Intra- and inter-laboratory agreement of the disc diffusion assay for assessing antimicrobial susceptibility of porcine Escherichia coli

Abstract

Reliable assessment of the susceptibility of animal bacterial pathogens to antimicrobials is of paramount importance in the fight against antimicrobial resistance. This work aims to estimate the repeatability (intra-laboratory agreement) and reproducibility (inter-laboratory agreement) of the disc diffusion assay in veterinary laboratories to understand further if the assay has a role in the surveillance of antimicrobial resistance in animals. Seven major veterinary laboratories from all States in Australia participated, and each tested the same panel of isolates five times at three to four-week intervals, against six antimicrobial agents using Clinical and Laboratory Standards Institute protocols. The panel consisted of twenty different isolates from porcine Escherichia coli from clinical cases and a single reference strain (ATCC 25922).

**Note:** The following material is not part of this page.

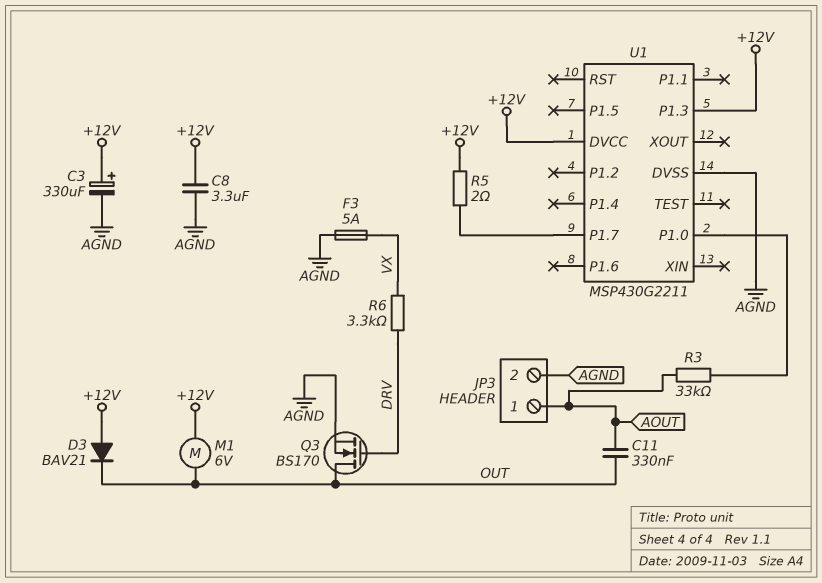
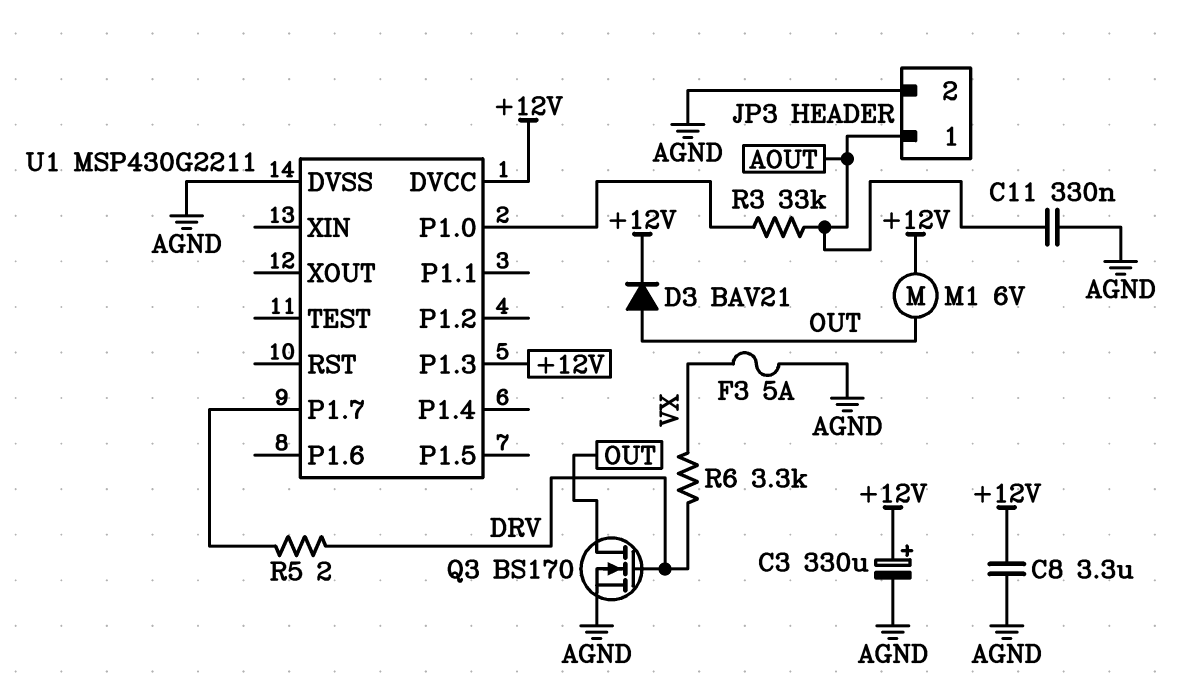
C11: 330nF (AOUT, OUT) -> 330nF (AGND, AOUT)
D3: diode BAV21 (A +12V, K OUT) -> diode BAV21 (A OUT, K +12V)
R5: 2 (+12V, U1/P1.7) -> 2 (DRV, U1/P1.7)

Laboratories were blinded to the identity of the isolates, replicates, and to each other. In total, 4200 inhibition zone diameters (mm) were collected, and analysed descriptively, graphically, and with linear mixed models. Regardless of the laboratories and isolate/antimicrobial combinations, the overall very major error rate (proportion of isolates classified as susceptible when actual status is resistant) was 1.6%; the major error rate (proportion of isolates classified as resistant when actual status is susceptible) was 1.6%; and the ‘minor error’ rate (proportion of isolates with intermediate susceptibility that measure fully susceptible or resistant or vice versa) was 2.4%. The variation between repeated measurements ranged between 4.4–7.2 mm depending on the antimicrobial agent assessed. The reproducibility was always more variable than the repeatability, which suggested some laboratory effects. The repeatability coefficient of disc diffusion was lowest for tetracycline (4.4 mm, 95% CI: 3.8–5.0 mm) and ampicillin (4.6 mm, 95% CI: 4.2–5.2 mm) and highest for trimethoprim-sulfamethoxazole (6.6 mm, 95% CI: 5.9–7.4 mm). The reproducibility coefficient of disc diffusion was lowest for gentamicin (5.4, 95% CI: 4.0–7.2) and highest for trimethoprim-sulfamethoxazole (7.2 mm, 95%CI: 4.5–11.7 mm). The precision of the disc diffusion assay was deemed satisfactory for use in a national surveillance program for clinical porcine E. coli isolates. However, measurement variation of the disc diffusion assay is of concern for isolates with marginal susceptibility or resistance due to increased risk of misclassification.